*Material provided*
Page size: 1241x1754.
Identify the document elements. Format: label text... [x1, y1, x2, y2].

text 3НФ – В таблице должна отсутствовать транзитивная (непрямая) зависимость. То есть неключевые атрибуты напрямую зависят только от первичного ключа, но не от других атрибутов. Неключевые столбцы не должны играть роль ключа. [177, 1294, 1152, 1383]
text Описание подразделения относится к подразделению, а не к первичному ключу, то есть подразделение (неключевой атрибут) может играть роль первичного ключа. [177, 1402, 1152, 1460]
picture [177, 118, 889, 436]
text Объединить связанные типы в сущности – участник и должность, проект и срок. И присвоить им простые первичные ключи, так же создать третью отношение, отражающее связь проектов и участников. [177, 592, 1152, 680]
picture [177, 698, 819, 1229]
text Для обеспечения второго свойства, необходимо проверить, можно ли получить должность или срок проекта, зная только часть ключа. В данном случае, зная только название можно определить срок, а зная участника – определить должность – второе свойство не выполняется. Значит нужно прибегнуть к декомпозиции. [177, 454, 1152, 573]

*Goal of the exercise*
Please copy the whole of the material exactly as written.

*The answer*
Page size: 1241x1754.
Identify the document elements. Format: label text... [x1, y1, x2, y2].

text 3НФ – В таблице должна отсутствовать транзитивная (непрямая) зависимость. То есть неключевые атрибуты напрямую зависят только от первичного ключа, но не от других атрибутов. Неключевые столбцы не должны играть роль ключа. [177, 1294, 1152, 1383]
text Описание подразделения относится к подразделению, а не к первичному ключу, то есть подразделение (неключевой атрибут) может играть роль первичного ключа. [177, 1402, 1152, 1460]
picture [177, 118, 889, 436]
text Объединить связанные типы в сущности – участник и должность, проект и срок. И присвоить им простые первичные ключи, так же создать третью отношение, отражающее связь проектов и участников. [177, 592, 1152, 680]
picture [177, 698, 819, 1229]
text Для обеспечения второго свойства, необходимо проверить, можно ли получить должность или срок проекта, зная только часть ключа. В данном случае, зная только название можно определить срок, а зная участника – определить должность – второе свойство не выполняется. Значит нужно прибегнуть к декомпозиции. [177, 454, 1152, 573]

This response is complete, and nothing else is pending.